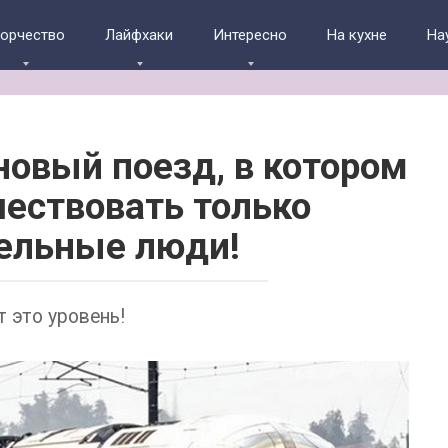
ворчество
Лайфхаки
Интересно
На кухне
На
новый поезд, в котором
шествовать только
ельные люди!
т это уровень!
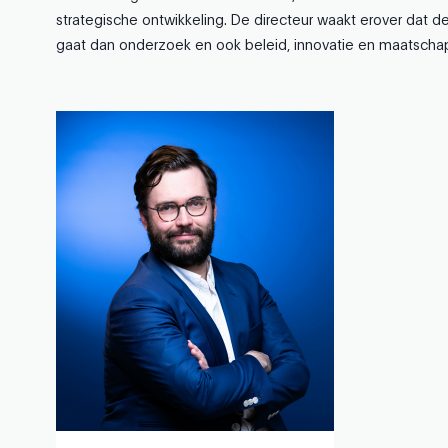
strategische ontwikkeling. De directeur waakt erover dat de
gaat dan onderzoek en ook beleid, innovatie en maatscha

TO-DO ITEM
Transcribe all data precisely. Pictures are not copied.

ANSWER BELOW
ворчество
Лайфхаки
Интересно
На кухне
На
новый поезд, в котором
шествовать только
ельные люди!
т это уровень!
strategische ontwikkeling. De directeur waakt erover dat de
gaat dan onderzoek en ook beleid, innovatie en maatscha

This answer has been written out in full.